Shekhar has survived the kitchen disasters of my early married years, when I went from cooking occasionally for a family of 20 to cooking daily for 2. That week of the Purple Pasta - NEVER EVER add red cabbage to anything unless you want purple results - and not terribly royal ones either! And the Cheese Pebble Cookies that turned out hard as rocks, and the Thai Curry that burnt our innards so bad we had to eat yoghurt for a week! He survived my ‘one - dish wonder’ years – when I became EXTREMELY proficient at cooking meals that required just one bowl to cook and serve in (it meant less dishes to wash at the end of the long days we both had). And my Thai high, the phase in my life when I was so obsessed with Thai that I cooked it EVERY week.

Making pasta with Aman a few years ago.
He loves my cooking and makes no bones about it.

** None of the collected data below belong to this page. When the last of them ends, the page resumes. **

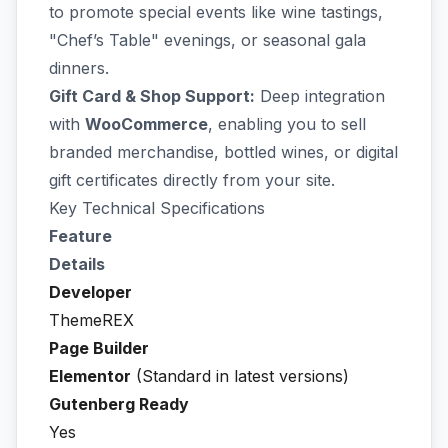
to promote special events like wine tastings,
"Chef’s Table" evenings, or seasonal gala
dinners.
Gift Card & Shop Support:
Deep integration
with
WooCommerce
, enabling you to sell
branded merchandise, bottled wines, or digital
gift certificates directly from your site.
Key Technical Specifications
Feature
Details
Developer
ThemeREX
Page Builder
Elementor
(Standard in latest versions)
Gutenberg Ready
Yes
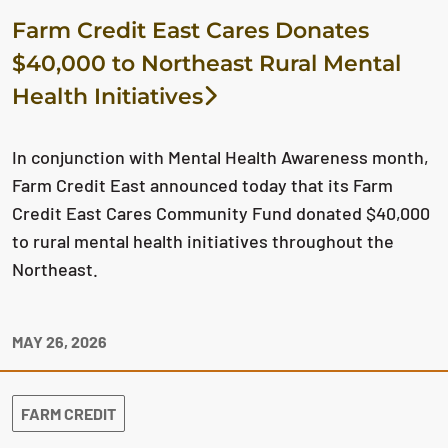
Farm Credit East Cares Donates
$40,000 to Northeast Rural Mental
Health Initiatives
In conjunction with Mental Health Awareness month,
Farm Credit East announced today that its Farm
Credit East Cares Community Fund donated $40,000
to rural mental health initiatives throughout the
Northeast.
MAY 26, 2026
FARM CREDIT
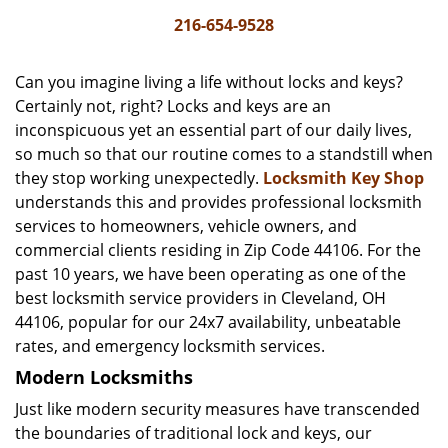
i
216-654-9528
g
a
Can you imagine living a life without locks and keys?
t
Certainly not, right? Locks and keys are an
i
inconspicuous yet an essential part of our daily lives,
o
n
so much so that our routine comes to a standstill when
they stop working unexpectedly.
Locksmith Key Shop
understands this and provides professional locksmith
services to homeowners, vehicle owners, and
commercial clients residing in Zip Code 44106. For the
past 10 years, we have been operating as one of the
best locksmith service providers in Cleveland, OH
44106, popular for our 24x7 availability, unbeatable
rates, and emergency locksmith services.
Modern Locksmiths
Just like modern security measures have transcended
the boundaries of traditional lock and keys, our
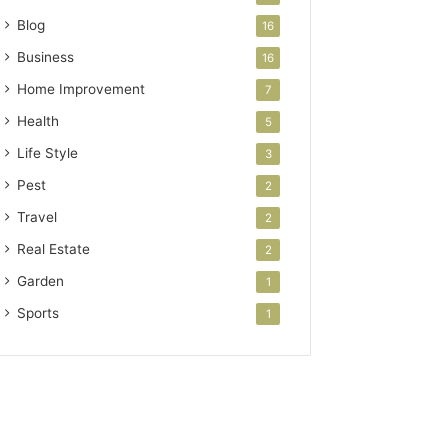
Blog
16
Business
16
Home Improvement
7
Health
5
Life Style
3
Pest
2
Travel
2
Real Estate
2
Garden
1
Sports
1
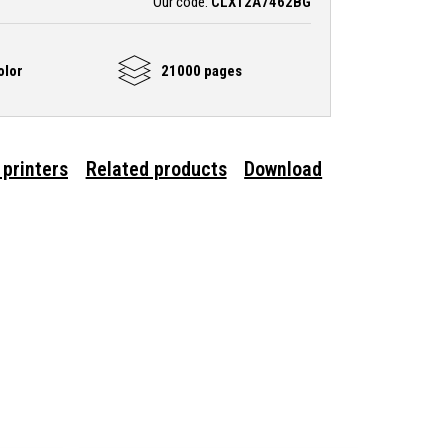
Our code:
CLX12A7462BG
olor
21000 pages
 printers
Related products
Download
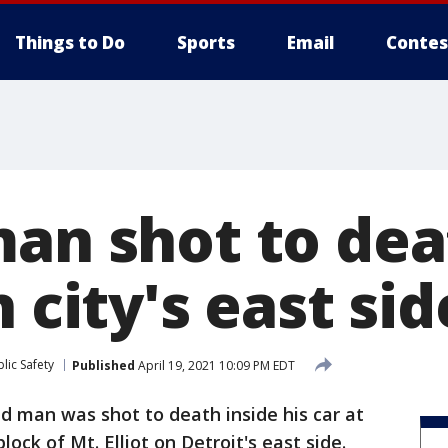
Things to Do
Sports
Email
Contes
man shot to dea
n city's east sid
lic Safety
Published
April 19, 2021 10:09 PM EDT
ld man was shot to death inside his car at
ock of Mt. Elliot on Detroit's east side.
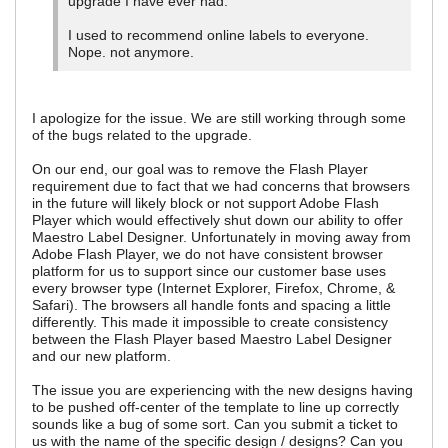
upgrade I have ever had.
I used to recommend online labels to everyone.
Nope. not anymore.
I apologize for the issue. We are still working through some
of the bugs related to the upgrade.
On our end, our goal was to remove the Flash Player
requirement due to fact that we had concerns that browsers
in the future will likely block or not support Adobe Flash
Player which would effectively shut down our ability to offer
Maestro Label Designer. Unfortunately in moving away from
Adobe Flash Player, we do not have consistent browser
platform for us to support since our customer base uses
every browser type (Internet Explorer, Firefox, Chrome, &
Safari). The browsers all handle fonts and spacing a little
differently. This made it impossible to create consistency
between the Flash Player based Maestro Label Designer
and our new platform.
The issue you are experiencing with the new designs having
to be pushed off-center of the template to line up correctly
sounds like a bug of some sort. Can you submit a ticket to
us with the name of the specific design / designs? Can you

He spends weekends and most weekday mornings, baking up delicious stuff for us, thereby ensuring I don’t look bad as a Mom because I am bread challenged. On Pizza nights he does the bases and I do the sauce; when we do wraps, he will make the wraps and I do the fillings; he makes fab dosas and I do my devilish sambhar. He will refuse to eat Italian outside because he says I cook it the best. Its taken us the better part of 17 years to reach where we are in the kitchen. 
The best dishes are the slow simmered one....


4 comments:

Anonymous said...

what a lovely post. Happy anniversary to you and shekhar and wishing you both many more wonderful years together!

Shanti said...

This is one of the most beautiful love stories ive ever read or heard! God bless u both and may you'll have many many years of a blessed and happy married life. ♥

Renita said...

So beautifully written Rushina!

sangeeta said...

Such a lovely story to read when it is raining here in Delhi :-)
One that makes one feel good, believe in love and stay loved and blessed.